[Opening INPUT RECORDS section]

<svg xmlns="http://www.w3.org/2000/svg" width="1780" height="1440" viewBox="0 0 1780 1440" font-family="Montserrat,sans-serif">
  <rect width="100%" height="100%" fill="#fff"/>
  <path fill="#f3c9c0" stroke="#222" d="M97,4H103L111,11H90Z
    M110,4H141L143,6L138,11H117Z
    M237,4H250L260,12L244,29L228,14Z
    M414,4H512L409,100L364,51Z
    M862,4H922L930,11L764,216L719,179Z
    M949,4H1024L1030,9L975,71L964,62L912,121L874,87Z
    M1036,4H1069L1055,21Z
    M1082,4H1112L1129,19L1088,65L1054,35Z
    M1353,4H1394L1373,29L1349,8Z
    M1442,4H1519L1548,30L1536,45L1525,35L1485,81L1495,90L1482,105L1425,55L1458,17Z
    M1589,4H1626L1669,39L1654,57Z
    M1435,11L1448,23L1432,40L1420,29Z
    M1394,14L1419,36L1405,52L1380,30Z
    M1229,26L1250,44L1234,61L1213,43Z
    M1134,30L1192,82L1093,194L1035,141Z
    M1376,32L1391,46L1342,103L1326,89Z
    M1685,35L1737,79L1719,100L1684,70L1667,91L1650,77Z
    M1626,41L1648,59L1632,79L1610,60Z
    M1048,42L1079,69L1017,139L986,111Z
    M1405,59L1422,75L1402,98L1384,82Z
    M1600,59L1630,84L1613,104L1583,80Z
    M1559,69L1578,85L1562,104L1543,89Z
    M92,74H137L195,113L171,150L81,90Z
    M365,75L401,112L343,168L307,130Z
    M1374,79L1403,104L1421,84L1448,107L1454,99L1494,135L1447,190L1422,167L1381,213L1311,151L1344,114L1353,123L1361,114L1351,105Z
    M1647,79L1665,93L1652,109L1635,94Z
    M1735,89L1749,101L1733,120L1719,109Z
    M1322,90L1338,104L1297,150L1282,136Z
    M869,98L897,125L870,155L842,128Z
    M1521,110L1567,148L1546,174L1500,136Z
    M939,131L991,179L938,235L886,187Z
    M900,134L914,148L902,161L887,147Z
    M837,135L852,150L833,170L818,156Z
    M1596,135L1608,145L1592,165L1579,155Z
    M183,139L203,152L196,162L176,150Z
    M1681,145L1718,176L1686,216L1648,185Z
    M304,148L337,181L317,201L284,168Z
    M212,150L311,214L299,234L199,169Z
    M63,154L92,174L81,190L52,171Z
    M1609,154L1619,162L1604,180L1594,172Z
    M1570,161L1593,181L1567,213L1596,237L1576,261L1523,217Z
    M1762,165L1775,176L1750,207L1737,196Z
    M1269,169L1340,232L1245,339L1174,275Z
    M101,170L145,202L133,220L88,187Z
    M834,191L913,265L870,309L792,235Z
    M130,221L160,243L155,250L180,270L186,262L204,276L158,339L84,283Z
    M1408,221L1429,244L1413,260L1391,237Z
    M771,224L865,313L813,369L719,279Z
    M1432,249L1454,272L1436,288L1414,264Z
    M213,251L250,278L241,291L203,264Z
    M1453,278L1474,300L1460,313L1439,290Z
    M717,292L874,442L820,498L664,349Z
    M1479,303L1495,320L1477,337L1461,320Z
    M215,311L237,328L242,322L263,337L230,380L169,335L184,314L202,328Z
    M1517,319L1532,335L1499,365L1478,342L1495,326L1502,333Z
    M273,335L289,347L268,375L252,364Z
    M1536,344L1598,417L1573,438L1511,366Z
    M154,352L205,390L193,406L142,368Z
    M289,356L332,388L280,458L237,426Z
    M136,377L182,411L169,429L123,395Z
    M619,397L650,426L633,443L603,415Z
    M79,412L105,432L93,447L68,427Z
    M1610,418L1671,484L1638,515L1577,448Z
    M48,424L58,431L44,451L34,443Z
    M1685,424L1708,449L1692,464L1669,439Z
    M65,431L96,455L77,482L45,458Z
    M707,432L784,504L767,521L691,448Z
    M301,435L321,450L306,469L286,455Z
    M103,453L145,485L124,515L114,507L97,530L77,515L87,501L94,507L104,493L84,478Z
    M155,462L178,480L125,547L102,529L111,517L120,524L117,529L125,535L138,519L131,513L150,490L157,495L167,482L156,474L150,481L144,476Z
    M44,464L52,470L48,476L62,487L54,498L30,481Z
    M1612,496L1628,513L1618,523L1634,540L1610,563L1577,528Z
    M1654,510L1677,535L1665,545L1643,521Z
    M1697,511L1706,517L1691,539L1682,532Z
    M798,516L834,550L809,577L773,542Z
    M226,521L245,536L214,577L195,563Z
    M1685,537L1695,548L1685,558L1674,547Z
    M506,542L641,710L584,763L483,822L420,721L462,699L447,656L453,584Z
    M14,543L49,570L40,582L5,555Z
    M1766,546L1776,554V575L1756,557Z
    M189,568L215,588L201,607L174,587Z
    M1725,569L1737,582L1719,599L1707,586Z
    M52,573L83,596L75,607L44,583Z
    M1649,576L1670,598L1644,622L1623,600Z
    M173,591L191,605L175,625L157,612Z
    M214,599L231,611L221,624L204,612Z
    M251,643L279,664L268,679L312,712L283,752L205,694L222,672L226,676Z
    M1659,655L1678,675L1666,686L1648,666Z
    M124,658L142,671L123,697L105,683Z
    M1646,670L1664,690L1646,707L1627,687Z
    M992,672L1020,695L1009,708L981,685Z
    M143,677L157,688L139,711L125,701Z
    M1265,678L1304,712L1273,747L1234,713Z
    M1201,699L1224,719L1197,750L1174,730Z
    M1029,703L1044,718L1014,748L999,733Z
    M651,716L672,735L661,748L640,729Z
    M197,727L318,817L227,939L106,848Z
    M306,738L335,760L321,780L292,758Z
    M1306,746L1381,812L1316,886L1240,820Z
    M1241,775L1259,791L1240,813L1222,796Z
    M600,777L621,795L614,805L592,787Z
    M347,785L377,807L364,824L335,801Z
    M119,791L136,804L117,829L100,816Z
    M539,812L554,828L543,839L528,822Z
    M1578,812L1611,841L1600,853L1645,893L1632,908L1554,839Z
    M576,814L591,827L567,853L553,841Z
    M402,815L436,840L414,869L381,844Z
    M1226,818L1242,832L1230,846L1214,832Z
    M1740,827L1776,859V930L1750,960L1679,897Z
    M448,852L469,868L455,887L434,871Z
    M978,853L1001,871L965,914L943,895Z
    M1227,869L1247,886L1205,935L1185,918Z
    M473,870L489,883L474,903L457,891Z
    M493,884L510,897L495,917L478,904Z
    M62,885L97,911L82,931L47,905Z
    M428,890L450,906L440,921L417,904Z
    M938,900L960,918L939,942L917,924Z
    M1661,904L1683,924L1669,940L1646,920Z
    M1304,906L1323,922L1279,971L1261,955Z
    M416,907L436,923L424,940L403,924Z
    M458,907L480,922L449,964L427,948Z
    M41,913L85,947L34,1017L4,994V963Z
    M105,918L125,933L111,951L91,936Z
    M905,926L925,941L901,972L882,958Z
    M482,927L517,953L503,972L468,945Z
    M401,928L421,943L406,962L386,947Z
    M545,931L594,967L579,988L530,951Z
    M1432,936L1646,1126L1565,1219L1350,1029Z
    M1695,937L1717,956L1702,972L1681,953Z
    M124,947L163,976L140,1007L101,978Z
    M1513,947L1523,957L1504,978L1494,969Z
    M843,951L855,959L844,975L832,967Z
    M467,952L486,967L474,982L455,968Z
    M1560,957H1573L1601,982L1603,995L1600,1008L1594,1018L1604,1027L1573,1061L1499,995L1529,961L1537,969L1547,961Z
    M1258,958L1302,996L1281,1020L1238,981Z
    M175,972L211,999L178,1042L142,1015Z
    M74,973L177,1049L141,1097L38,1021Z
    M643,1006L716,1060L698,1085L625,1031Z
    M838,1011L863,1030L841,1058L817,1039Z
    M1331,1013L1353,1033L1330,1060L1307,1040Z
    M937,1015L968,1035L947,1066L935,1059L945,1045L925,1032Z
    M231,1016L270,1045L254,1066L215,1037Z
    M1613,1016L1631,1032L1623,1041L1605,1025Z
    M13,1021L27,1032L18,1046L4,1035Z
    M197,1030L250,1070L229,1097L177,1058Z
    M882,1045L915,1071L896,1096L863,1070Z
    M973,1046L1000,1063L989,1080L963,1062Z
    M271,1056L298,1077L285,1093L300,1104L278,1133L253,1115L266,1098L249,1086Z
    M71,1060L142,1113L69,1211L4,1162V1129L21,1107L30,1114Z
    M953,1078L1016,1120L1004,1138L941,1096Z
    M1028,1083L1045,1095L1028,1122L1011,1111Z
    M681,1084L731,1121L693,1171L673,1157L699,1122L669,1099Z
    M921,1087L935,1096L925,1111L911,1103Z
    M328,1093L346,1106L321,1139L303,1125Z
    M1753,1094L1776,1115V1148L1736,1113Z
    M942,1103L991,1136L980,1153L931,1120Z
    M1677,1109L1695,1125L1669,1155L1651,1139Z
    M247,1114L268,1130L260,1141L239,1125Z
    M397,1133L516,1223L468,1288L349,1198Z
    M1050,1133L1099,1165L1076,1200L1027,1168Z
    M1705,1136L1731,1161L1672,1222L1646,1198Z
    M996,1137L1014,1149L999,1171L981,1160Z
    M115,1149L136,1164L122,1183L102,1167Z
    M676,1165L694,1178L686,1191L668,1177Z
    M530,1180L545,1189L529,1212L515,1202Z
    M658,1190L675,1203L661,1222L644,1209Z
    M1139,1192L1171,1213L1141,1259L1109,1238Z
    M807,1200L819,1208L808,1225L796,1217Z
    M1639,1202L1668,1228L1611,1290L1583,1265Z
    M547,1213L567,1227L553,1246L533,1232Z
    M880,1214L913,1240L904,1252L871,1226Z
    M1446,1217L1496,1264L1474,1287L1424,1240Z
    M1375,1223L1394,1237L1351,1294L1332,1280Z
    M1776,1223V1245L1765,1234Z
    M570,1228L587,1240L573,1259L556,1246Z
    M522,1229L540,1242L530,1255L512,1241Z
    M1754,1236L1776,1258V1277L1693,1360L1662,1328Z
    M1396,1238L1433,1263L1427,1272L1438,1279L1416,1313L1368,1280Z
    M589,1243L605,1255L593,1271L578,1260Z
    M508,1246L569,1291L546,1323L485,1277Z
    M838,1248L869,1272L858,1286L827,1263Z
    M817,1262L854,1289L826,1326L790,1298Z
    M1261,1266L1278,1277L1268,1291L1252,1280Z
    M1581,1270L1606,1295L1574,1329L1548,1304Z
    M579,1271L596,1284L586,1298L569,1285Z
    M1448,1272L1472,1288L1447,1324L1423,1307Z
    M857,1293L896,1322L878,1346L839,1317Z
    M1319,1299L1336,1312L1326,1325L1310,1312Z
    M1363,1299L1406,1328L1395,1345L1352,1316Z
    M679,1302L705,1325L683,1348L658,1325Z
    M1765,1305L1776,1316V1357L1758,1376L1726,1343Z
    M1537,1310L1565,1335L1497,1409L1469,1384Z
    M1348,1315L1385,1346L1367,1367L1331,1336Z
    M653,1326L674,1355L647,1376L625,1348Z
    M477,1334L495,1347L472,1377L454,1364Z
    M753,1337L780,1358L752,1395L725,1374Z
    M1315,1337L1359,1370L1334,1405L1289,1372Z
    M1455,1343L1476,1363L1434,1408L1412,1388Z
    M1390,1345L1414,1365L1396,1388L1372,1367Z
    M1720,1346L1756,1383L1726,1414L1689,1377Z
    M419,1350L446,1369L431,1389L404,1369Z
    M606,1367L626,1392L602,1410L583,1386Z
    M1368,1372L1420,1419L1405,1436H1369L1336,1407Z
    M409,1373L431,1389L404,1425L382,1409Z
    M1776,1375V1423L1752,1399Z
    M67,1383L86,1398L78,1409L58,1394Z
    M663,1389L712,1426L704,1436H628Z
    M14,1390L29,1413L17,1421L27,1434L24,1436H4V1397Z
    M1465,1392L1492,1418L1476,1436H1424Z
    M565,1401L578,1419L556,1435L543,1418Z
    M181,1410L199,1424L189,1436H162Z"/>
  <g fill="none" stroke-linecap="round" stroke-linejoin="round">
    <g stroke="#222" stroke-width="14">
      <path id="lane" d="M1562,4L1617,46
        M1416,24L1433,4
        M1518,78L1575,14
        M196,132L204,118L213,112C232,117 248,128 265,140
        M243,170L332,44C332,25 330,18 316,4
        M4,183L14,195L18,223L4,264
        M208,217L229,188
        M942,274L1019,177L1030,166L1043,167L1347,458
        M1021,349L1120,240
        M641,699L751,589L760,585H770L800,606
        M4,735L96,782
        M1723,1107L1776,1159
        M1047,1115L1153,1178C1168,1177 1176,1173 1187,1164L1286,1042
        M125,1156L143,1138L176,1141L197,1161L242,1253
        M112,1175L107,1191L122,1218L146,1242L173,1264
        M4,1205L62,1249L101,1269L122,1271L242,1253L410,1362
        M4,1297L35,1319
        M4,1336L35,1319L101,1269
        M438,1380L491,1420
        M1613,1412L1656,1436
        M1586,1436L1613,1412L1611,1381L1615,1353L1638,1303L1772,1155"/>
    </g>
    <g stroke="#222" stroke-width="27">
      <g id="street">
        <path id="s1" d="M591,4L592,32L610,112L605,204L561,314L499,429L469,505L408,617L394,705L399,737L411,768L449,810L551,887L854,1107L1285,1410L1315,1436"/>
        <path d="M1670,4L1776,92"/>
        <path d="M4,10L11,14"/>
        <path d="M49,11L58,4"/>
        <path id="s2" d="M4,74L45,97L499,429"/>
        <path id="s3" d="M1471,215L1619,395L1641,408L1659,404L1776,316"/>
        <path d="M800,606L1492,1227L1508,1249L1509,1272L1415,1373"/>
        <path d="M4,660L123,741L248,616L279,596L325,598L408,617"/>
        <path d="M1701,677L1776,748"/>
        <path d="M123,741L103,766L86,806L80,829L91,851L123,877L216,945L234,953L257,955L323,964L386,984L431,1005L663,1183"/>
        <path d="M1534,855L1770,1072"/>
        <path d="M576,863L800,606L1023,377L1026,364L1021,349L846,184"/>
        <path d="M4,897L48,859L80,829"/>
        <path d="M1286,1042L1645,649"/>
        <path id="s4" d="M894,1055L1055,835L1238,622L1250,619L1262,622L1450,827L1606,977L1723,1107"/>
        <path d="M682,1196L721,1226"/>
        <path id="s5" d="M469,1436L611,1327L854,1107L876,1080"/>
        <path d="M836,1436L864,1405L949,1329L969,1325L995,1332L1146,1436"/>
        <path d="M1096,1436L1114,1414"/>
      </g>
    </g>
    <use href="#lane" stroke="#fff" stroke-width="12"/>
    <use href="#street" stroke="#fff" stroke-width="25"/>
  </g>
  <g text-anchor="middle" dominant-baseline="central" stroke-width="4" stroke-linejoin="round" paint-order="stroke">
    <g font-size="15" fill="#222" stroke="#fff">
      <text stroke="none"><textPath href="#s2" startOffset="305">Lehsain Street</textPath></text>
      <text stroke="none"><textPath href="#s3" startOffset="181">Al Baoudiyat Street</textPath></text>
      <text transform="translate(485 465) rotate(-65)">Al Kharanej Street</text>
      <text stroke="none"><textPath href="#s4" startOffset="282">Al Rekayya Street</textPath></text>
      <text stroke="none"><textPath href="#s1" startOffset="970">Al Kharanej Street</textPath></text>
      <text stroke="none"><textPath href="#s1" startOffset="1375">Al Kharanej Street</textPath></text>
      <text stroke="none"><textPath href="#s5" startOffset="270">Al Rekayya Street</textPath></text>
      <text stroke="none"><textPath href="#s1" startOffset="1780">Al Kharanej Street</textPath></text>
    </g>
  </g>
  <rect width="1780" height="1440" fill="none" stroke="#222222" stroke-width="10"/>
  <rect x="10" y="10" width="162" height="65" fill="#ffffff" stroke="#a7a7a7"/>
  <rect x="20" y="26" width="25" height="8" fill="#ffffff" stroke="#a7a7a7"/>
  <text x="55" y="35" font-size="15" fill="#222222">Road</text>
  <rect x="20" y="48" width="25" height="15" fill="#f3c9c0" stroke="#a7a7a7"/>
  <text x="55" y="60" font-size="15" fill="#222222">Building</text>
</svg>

[Closing INPUT RECORDS section]
[Opening INPUT RECORDS section]

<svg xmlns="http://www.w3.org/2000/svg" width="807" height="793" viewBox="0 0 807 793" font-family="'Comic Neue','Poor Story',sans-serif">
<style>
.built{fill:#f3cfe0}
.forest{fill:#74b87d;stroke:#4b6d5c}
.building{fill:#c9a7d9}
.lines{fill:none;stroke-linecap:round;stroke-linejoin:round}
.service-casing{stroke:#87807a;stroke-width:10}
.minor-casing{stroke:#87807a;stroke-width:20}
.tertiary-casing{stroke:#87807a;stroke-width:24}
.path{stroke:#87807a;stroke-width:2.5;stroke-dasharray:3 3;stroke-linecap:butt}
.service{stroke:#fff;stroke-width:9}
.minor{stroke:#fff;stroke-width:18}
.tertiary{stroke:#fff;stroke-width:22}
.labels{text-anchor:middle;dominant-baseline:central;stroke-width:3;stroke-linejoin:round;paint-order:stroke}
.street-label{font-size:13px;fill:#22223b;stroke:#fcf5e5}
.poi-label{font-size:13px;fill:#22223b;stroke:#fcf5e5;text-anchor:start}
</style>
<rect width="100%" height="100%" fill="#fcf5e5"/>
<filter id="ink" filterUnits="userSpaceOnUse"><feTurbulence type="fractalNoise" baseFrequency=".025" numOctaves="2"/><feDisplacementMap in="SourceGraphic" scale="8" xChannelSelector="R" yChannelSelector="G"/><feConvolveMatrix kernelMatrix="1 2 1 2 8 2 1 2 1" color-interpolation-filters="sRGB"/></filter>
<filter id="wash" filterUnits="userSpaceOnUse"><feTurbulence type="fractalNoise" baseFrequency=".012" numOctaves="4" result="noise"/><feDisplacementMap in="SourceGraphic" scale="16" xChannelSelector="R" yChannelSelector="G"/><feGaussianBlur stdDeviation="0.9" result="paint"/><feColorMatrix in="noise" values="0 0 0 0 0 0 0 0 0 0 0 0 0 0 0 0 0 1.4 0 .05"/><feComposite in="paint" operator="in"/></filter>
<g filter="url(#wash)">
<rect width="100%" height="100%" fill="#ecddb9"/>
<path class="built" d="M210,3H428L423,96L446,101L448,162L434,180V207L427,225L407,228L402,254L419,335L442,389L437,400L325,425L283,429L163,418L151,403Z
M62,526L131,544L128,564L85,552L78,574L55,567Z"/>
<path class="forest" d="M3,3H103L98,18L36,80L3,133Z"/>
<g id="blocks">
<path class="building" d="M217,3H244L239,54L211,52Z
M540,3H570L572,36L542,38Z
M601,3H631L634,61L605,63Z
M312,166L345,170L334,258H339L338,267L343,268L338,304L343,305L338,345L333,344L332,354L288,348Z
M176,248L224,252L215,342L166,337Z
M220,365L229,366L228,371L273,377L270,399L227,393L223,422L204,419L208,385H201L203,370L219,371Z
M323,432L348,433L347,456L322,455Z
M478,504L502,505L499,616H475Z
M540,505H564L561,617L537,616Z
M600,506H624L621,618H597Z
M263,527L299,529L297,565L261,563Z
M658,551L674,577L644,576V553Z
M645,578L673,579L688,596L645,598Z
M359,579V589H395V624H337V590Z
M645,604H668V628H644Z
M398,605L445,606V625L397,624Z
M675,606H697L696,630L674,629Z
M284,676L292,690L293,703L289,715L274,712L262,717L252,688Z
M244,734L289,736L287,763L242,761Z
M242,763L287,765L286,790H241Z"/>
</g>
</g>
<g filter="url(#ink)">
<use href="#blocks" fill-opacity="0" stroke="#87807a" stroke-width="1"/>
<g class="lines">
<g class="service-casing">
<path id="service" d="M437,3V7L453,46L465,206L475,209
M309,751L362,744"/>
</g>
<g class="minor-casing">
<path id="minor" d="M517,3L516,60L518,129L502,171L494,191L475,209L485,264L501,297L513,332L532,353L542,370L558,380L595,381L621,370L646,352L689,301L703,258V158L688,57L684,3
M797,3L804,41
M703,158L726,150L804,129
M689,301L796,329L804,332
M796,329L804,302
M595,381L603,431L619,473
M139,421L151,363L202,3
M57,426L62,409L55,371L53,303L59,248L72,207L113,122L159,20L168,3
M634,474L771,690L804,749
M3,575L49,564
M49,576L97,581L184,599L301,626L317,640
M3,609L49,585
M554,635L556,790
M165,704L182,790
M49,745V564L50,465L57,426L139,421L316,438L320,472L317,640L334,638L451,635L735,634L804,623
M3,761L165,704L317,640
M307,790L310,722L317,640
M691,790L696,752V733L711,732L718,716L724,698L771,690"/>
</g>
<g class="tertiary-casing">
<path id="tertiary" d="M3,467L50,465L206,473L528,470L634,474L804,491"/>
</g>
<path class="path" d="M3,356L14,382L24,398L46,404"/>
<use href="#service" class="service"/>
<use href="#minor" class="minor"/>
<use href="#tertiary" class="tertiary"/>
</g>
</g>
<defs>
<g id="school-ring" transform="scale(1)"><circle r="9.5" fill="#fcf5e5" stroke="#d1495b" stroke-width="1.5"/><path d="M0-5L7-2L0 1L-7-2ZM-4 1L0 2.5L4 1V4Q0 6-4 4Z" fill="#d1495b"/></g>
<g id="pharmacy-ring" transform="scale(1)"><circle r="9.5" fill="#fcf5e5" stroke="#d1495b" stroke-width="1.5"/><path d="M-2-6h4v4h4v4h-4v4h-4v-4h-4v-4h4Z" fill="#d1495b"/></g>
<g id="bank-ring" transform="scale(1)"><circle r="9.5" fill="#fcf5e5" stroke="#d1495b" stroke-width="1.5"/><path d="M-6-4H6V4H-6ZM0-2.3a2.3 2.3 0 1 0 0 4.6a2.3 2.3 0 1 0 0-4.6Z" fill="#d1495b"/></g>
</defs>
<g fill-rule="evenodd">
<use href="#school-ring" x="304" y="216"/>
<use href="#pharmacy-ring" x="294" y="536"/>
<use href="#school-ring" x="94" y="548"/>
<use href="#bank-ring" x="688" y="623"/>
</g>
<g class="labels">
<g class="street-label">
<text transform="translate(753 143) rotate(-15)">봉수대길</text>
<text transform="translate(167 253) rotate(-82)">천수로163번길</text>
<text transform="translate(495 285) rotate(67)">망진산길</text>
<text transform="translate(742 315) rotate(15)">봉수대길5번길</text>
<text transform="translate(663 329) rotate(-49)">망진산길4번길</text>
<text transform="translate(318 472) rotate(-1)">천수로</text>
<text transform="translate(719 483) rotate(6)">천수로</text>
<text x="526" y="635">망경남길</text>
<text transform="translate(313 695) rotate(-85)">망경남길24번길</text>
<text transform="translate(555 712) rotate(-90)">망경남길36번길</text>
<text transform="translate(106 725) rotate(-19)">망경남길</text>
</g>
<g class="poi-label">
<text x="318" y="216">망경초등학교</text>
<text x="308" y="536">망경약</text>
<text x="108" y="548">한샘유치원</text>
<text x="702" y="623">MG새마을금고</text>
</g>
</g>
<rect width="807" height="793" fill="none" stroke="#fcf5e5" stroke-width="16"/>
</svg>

[Closing INPUT RECORDS section]

■ WHAT THE TASK ASKS
In the records above, find the line with "M284,676L292,690L293,703L289,715L274,712L262,717L252,688Z"; write out exactly that line and each one after it, stopping after the line with "M3,575L49,564".

■ ANSWER TO THE PROBLEM
M284,676L292,690L293,703L289,715L274,712L262,717L252,688Z
M244,734L289,736L287,763L242,761Z
M242,763L287,765L286,790H241Z"/>
</g>
</g>
<g filter="url(#ink)">
<use href="#blocks" fill-opacity="0" stroke="#87807a" stroke-width="1"/>
<g class="lines">
<g class="service-casing">
<path id="service" d="M437,3V7L453,46L465,206L475,209
M309,751L362,744"/>
</g>
<g class="minor-casing">
<path id="minor" d="M517,3L516,60L518,129L502,171L494,191L475,209L485,264L501,297L513,332L532,353L542,370L558,380L595,381L621,370L646,352L689,301L703,258V158L688,57L684,3
M797,3L804,41
M703,158L726,150L804,129
M689,301L796,329L804,332
M796,329L804,302
M595,381L603,431L619,473
M139,421L151,363L202,3
M57,426L62,409L55,371L53,303L59,248L72,207L113,122L159,20L168,3
M634,474L771,690L804,749
M3,575L49,564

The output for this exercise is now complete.